8–10. If life often appears to present a different picture and men are seen in affliction, this affliction is a discipline, needful to warn them and bring their evil before them.

Verse 8. - And if they be bound in fetters, and be holden in cords of affliction. On the other hand, there are doubtless cases where the righteous suffer adversity - are even "bound in fetters," and "holden in cords of affliction" (Genesis 39:20; Jeremiah 40:1: Daniel 3:21; Matthew 14:3; Acts 12:6; Acts 16:24; Acts 24:27, etc.). But even here God's vigilance is not relaxed. On the contrary, he watches with the utmost care over their afflictions, apportioning them according to the needs of each, and making every possible effort, by means of them, to work their reformation (see the two following verses). Job 36:8 8 And if they are bound with chains,

Holden in cords of affliction:

9 Then He declareth to them their doing

And their transgressions, that they have been vainglorious;

10 Then He openeth their ear to warning,

And commandeth them to turn from iniquity.

The subj. is in no case the רשׁעים (Hahn), but the צדיקים, or those who are as susceptible to discipline as it is needful to them, just as in Psalm 107, which in general presents many instances for an extensive comparison with the speeches of Elihu.

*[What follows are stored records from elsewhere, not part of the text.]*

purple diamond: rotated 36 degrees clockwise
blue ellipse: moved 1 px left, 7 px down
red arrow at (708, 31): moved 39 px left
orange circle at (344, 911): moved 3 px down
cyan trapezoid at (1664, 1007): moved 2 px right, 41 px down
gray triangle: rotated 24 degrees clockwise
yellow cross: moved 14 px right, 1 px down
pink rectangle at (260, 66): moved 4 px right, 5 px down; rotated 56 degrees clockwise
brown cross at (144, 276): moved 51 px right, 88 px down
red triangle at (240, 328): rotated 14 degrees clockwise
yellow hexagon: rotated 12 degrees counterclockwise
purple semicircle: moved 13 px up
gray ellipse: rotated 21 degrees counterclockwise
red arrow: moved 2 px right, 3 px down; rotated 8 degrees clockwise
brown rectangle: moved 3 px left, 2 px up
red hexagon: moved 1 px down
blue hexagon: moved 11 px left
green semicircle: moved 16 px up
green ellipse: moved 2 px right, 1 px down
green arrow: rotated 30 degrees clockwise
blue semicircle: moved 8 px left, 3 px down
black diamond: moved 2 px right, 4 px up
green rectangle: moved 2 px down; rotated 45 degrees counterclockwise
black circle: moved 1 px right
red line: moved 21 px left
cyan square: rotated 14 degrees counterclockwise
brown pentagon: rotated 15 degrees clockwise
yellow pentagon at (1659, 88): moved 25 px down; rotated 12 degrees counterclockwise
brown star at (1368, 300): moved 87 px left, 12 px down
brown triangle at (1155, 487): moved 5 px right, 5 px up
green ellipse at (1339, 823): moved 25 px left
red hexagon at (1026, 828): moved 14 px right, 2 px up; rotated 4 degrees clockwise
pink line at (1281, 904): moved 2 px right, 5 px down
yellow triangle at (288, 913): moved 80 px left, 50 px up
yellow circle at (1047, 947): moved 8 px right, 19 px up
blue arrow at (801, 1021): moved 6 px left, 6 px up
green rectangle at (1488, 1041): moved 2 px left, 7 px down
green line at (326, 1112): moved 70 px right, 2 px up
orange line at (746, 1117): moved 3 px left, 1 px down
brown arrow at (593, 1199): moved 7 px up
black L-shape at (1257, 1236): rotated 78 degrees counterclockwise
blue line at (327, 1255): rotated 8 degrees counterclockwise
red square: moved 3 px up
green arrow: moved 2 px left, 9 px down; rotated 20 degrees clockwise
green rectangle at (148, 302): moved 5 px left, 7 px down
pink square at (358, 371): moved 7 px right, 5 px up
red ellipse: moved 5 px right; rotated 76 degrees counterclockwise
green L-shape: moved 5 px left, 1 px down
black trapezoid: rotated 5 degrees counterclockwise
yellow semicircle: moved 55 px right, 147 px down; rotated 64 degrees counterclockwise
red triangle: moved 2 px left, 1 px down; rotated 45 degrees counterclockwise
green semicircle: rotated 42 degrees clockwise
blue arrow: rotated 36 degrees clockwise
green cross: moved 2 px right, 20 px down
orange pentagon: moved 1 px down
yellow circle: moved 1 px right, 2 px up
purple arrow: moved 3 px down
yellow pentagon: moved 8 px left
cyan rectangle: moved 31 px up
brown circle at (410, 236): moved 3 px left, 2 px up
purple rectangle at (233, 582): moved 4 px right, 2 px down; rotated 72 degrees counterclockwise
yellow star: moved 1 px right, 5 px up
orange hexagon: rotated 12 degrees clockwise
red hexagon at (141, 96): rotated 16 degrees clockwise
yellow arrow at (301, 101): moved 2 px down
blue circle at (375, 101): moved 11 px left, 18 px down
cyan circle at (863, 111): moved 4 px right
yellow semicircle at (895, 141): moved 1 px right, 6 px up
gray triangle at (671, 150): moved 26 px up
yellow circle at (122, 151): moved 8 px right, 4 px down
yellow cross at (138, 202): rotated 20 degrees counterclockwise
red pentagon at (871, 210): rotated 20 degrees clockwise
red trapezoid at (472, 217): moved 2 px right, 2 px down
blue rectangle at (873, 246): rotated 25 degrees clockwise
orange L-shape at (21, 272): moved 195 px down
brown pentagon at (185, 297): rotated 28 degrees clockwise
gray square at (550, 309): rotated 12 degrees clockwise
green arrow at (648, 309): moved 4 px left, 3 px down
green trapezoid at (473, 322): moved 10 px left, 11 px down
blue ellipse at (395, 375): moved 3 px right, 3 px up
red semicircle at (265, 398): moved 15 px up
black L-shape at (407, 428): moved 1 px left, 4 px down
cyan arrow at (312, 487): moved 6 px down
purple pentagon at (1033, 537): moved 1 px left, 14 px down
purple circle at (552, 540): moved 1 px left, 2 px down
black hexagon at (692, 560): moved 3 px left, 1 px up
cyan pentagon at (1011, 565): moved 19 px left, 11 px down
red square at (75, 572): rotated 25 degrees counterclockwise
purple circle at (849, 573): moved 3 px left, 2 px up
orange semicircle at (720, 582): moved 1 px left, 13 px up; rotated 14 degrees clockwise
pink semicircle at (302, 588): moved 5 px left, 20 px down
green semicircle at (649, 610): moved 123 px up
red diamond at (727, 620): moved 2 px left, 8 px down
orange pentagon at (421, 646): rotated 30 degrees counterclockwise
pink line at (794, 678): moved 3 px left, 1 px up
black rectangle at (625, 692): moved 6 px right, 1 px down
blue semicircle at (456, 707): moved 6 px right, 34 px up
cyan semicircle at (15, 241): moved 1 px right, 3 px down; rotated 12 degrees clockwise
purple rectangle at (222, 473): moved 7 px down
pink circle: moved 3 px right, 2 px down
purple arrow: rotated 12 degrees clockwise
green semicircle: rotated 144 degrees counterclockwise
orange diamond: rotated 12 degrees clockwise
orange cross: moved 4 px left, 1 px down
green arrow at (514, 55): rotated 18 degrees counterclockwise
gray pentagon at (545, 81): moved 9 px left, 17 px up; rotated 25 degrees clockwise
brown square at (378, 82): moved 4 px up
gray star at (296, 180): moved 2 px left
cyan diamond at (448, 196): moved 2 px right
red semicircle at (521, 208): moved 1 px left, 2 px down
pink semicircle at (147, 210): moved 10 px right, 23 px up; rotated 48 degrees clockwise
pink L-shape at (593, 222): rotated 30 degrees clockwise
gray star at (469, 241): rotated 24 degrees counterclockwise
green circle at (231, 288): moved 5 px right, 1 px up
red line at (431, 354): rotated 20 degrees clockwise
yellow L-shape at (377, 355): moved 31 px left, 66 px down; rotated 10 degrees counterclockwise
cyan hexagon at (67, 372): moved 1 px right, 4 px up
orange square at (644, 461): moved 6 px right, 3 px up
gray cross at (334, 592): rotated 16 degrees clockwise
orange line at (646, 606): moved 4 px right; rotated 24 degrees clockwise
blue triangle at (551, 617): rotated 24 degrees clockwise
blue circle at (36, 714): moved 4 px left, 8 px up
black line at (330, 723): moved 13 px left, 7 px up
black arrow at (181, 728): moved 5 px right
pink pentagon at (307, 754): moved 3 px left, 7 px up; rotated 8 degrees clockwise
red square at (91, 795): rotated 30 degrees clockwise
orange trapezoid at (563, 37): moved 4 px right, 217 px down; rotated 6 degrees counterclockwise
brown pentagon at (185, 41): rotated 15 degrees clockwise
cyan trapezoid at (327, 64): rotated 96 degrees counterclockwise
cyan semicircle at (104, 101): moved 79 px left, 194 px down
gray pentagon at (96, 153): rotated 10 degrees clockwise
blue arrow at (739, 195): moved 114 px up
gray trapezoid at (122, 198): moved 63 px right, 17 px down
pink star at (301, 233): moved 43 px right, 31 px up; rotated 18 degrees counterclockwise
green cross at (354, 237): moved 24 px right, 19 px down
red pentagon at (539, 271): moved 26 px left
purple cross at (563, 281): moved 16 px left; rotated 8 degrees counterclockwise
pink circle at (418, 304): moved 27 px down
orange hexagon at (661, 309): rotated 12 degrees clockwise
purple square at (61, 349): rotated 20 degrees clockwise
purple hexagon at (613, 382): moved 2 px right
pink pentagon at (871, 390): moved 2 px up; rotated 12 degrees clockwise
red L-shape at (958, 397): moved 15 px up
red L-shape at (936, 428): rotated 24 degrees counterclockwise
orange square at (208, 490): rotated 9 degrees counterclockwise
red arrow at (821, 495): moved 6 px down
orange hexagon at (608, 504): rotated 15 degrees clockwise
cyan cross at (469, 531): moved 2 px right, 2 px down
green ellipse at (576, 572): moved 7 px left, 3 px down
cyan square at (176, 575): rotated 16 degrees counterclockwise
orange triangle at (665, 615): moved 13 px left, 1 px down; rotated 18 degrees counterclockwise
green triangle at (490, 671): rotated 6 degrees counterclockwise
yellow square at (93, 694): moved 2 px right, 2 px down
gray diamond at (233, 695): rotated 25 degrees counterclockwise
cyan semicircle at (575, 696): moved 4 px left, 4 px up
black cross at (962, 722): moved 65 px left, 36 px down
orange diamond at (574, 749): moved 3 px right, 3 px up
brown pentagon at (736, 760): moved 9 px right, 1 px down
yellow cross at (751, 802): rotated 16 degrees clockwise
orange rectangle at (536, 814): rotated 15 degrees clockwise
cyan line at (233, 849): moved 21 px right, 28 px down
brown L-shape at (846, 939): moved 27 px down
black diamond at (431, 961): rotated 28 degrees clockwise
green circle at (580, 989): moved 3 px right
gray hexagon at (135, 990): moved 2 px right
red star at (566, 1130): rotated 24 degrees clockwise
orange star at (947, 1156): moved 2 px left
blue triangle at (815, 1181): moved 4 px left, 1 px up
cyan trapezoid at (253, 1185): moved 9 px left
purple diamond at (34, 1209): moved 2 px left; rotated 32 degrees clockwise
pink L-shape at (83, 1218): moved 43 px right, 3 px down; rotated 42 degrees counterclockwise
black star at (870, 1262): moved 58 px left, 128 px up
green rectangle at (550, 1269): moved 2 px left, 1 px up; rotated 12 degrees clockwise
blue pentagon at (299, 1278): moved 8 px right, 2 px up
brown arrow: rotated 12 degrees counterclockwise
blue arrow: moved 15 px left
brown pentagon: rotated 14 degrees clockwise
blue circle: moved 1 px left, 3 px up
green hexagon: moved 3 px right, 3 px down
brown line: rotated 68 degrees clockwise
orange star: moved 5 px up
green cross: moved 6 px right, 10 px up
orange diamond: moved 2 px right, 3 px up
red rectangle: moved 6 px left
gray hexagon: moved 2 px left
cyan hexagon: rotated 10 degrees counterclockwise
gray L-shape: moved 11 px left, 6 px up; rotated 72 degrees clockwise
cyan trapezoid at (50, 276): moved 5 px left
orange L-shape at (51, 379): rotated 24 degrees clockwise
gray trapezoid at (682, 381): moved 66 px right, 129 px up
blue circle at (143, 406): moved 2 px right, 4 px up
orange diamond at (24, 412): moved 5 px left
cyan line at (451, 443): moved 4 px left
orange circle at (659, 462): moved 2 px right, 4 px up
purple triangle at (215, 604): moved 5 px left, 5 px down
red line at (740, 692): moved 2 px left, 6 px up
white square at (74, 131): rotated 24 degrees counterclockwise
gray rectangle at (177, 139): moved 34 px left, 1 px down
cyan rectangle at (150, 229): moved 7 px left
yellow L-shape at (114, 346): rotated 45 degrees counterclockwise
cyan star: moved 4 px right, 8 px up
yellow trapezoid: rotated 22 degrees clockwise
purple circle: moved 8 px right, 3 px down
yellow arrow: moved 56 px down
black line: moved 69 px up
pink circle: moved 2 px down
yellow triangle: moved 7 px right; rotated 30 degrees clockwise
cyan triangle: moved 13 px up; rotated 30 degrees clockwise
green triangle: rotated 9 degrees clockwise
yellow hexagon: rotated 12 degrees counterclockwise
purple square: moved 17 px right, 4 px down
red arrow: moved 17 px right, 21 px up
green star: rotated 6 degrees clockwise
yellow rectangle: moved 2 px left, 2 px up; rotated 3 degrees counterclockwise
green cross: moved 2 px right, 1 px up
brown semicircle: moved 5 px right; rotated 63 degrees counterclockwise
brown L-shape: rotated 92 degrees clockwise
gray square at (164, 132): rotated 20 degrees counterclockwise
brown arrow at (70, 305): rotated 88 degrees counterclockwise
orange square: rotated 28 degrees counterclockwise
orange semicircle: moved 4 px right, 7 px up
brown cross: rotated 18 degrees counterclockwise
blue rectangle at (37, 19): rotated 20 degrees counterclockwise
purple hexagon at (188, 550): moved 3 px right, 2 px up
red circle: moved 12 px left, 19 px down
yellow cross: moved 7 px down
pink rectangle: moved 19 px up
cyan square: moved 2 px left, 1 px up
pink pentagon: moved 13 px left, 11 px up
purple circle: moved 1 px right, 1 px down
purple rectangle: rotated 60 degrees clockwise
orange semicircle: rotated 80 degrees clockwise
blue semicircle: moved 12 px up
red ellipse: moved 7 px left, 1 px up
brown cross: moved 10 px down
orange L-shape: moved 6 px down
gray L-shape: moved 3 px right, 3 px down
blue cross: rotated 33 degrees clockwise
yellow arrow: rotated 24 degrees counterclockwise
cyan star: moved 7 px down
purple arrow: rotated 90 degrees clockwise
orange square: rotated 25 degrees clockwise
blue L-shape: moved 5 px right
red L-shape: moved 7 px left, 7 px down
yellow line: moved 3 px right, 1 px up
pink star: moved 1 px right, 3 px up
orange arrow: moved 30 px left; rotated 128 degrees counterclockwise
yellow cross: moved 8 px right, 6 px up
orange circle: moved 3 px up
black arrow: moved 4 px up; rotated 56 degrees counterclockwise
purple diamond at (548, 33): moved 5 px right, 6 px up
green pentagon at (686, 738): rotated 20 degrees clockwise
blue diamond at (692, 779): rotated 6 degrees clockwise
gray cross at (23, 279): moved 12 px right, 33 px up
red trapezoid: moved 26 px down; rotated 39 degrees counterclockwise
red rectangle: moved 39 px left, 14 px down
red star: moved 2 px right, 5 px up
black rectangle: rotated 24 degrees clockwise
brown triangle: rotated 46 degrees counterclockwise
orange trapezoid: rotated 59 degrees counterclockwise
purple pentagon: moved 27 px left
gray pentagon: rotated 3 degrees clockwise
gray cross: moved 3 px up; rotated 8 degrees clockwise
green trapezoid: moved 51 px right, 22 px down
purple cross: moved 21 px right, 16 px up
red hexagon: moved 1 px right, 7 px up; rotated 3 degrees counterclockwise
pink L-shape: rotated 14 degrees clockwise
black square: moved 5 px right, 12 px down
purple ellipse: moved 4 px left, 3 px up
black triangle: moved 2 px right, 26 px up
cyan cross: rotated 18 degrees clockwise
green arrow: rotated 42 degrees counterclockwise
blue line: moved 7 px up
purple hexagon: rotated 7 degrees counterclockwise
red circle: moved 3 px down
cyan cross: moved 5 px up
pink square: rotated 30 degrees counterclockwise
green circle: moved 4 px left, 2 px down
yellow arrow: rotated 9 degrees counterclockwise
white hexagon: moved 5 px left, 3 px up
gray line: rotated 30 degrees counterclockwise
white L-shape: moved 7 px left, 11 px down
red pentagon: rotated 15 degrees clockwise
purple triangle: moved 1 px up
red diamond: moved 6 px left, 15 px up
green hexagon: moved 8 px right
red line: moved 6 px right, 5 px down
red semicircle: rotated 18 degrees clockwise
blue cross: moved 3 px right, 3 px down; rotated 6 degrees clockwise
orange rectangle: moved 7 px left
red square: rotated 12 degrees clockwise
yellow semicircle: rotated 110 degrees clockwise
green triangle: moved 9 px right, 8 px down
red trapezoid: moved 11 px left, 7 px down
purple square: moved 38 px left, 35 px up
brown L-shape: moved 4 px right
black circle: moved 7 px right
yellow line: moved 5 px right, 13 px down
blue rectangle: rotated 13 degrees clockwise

The chains, Job 36:8, are meant literally, and the bands, Job 36:8, figuratively; the Psalmist couples both in אסירי עני וברזל, Psalm 107:10. The conclusion begins with Job 36:9, and is repeated in another application, Job 36:10. פּעל in the sense of maleficium, as Arab. fa‛alat, recalls מעשׂה, facinus, Job 33:17. כּי, Job 36:9, as in Job 36:10, an objective quod. It is not translated, however, quod invaluerint (Rosenm.), which is opposed to the most natural sense of the Hithpa., but according to Job 15:25 : quod sese extulerint. מוּסר, παιδεία, disciplina, interchanges here with the more rare מסר used in Job 33:16; there we have already also met with the phrase גּלה אזן, to uncover the ear, i.e., to open. אמר כּי corresponds to the Arab. amara an (bi-an), to command that. The fundamental thought of Elihu here once again comes unmistakeably to view: the sufferings of the righteous are well-meant chastisements, which are to wean them from the sins into which through carnal security they have fallen - a warning from God to penitence, designed to work their good.